つまりは殴り愛
瞬時にコーヒーとの間合いを詰めた不眠は右腕を彼に振るう。だが、その腕はソファーから床に転がるように回避したコーヒーによって空を切る結果に終わる。
「不眠テメェゴラァッ!」
瞬時に体勢を整えたコーヒーが不眠にタックルするように飛びかかる。
「わっ!?」
コーヒーの動きは素早く、回避出来なかった不眠はタックルをもろにくらい、彼の下敷きにされる体勢で床に倒れ込む。不眠は抜け出そうともがくが、体格差がかなりあるためコーヒーはびくともしない。
「ふっ」
勝利を確信したコーヒーはニヤリと笑うと――――
「はーいはいはいはいはい、そこまで」
深夜がコーヒーにファブリーヌをぶっかけた。
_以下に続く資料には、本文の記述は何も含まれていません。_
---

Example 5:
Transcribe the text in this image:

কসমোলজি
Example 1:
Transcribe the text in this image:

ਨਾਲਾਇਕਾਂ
緑茶成分入りだったらしく、爽やかな香りが辺りに漂う。
「二人とも懲りないよねえ。バカなの?」
「うるさい。コーヒーがカフェイン臭させるのが悪いの。余計眠れない」
「不眠がいきなり殴りかかってきたのが悪いんだよ」
先程までの一触即発、険悪な空気から一転、やけにあっさりと二人は立ち上がり、制服に付いたゴミを払い始める。
「コーヒーくんと不眠ちゃんは本当に仲良しさんなのです」
「「どこが?」」
言葉こそつっけんどんだが、二人の声にトゲはなく、ソファーに隣同士に座っている。
不眠とコーヒーは会う度にどちらかが難癖をつけて殴り合い、一見仲が悪く見えるが、決してそんな事はない。寧ろ仲は良い方だ。不眠は眠れない事と又それを友人に心配させてしまっているストレス。コーヒーはその見た目故、周りに理解されにくい事へのやり場のない憤りをそれぞれ抱えている。そのストレスをお互いがお互いを使って発散させているのだ。全力で殴っても大丈夫な相手、それは絶好のストレスの捌け口だろう。不眠のカフェイン臭云々は殴り合う口実でしかない。だから一度殴り合ってストレスを発散させれば、二人とも機嫌良く一緒に遊び始める。
「ほーんと、君らってめんどくさいよねえ?」
「そこが二人の良いところなのですよ」
そんなコーヒーと不眠の様子に深夜は呆れ、ミルクはくすくすと笑った。